§ **DIRECTIVE**:
Gather every line in the listing that contains the string "workstation" and copy each one out in full. Case counts when matching.

§ **LISTED ENTRIES**:
-----

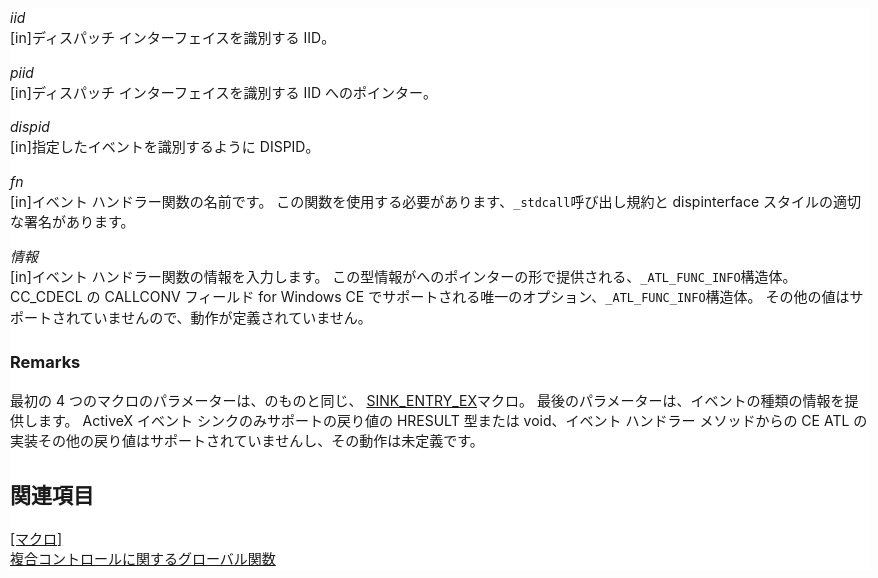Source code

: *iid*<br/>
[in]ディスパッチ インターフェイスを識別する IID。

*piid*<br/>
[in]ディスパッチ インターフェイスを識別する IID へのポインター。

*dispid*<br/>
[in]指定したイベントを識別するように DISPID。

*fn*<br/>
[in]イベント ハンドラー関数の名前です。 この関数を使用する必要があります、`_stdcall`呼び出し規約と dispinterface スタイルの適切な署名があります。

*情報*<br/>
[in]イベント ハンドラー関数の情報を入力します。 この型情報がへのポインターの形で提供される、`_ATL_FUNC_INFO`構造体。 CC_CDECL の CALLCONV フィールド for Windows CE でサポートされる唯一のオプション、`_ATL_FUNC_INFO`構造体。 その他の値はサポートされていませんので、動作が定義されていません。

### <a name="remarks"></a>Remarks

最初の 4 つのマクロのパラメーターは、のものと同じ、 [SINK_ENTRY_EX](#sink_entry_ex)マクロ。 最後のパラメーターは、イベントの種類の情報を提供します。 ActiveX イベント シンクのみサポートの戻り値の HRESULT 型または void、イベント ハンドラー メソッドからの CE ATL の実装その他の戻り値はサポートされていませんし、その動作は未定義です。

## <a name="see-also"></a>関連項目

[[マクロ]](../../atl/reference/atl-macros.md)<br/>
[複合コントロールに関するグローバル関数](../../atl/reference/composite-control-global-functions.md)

-----

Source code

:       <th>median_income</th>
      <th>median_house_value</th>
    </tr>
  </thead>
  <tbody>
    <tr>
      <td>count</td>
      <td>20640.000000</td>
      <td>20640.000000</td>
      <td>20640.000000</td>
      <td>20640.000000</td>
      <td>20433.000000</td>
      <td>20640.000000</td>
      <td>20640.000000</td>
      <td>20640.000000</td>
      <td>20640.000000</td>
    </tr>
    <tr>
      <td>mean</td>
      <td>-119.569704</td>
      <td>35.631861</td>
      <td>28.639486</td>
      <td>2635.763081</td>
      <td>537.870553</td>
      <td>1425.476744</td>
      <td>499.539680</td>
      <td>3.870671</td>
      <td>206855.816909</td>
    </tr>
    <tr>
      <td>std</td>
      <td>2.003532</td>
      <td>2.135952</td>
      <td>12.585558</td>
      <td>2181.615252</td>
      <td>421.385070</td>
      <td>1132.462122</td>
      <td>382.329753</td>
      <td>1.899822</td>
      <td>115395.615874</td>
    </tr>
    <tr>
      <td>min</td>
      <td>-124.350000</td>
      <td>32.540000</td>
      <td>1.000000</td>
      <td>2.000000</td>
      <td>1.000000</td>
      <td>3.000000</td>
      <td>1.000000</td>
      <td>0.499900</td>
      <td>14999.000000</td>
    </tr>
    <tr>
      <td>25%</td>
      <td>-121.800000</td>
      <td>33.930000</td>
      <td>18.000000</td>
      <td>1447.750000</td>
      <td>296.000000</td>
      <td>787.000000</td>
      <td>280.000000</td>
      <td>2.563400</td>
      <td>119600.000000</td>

-----

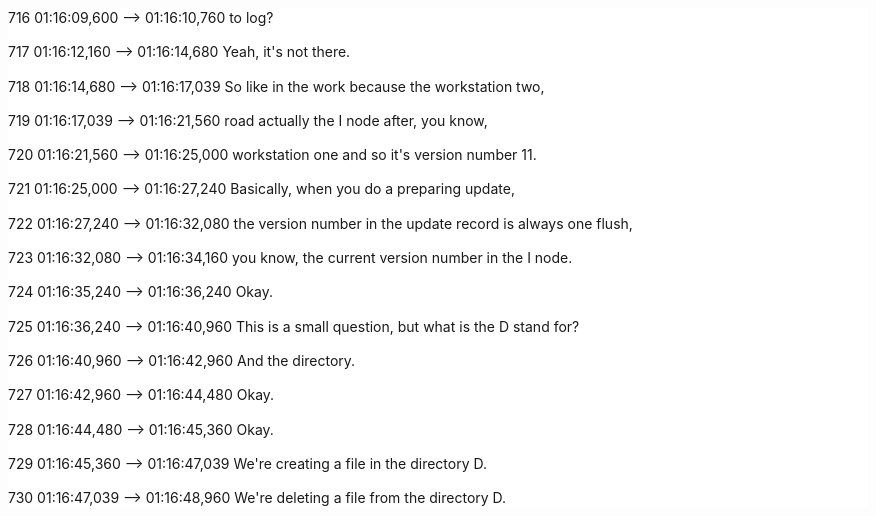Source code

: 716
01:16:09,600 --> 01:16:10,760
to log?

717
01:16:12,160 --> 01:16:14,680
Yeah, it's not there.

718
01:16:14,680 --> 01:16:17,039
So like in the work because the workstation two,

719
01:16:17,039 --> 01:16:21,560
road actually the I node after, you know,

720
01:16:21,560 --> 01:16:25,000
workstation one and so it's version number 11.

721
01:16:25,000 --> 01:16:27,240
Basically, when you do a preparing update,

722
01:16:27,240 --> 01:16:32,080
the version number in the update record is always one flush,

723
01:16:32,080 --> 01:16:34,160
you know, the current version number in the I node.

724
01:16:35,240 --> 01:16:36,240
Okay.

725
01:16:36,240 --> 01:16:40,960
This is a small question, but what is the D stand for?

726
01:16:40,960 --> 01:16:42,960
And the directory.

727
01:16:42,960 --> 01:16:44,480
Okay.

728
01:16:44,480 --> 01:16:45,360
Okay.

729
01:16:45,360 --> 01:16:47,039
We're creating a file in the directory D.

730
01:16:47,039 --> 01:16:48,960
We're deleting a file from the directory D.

-----

§ **SOLUTION FOR THIS PROBLEM**:
So like in the work because the workstation two,
workstation one and so it's version number 11.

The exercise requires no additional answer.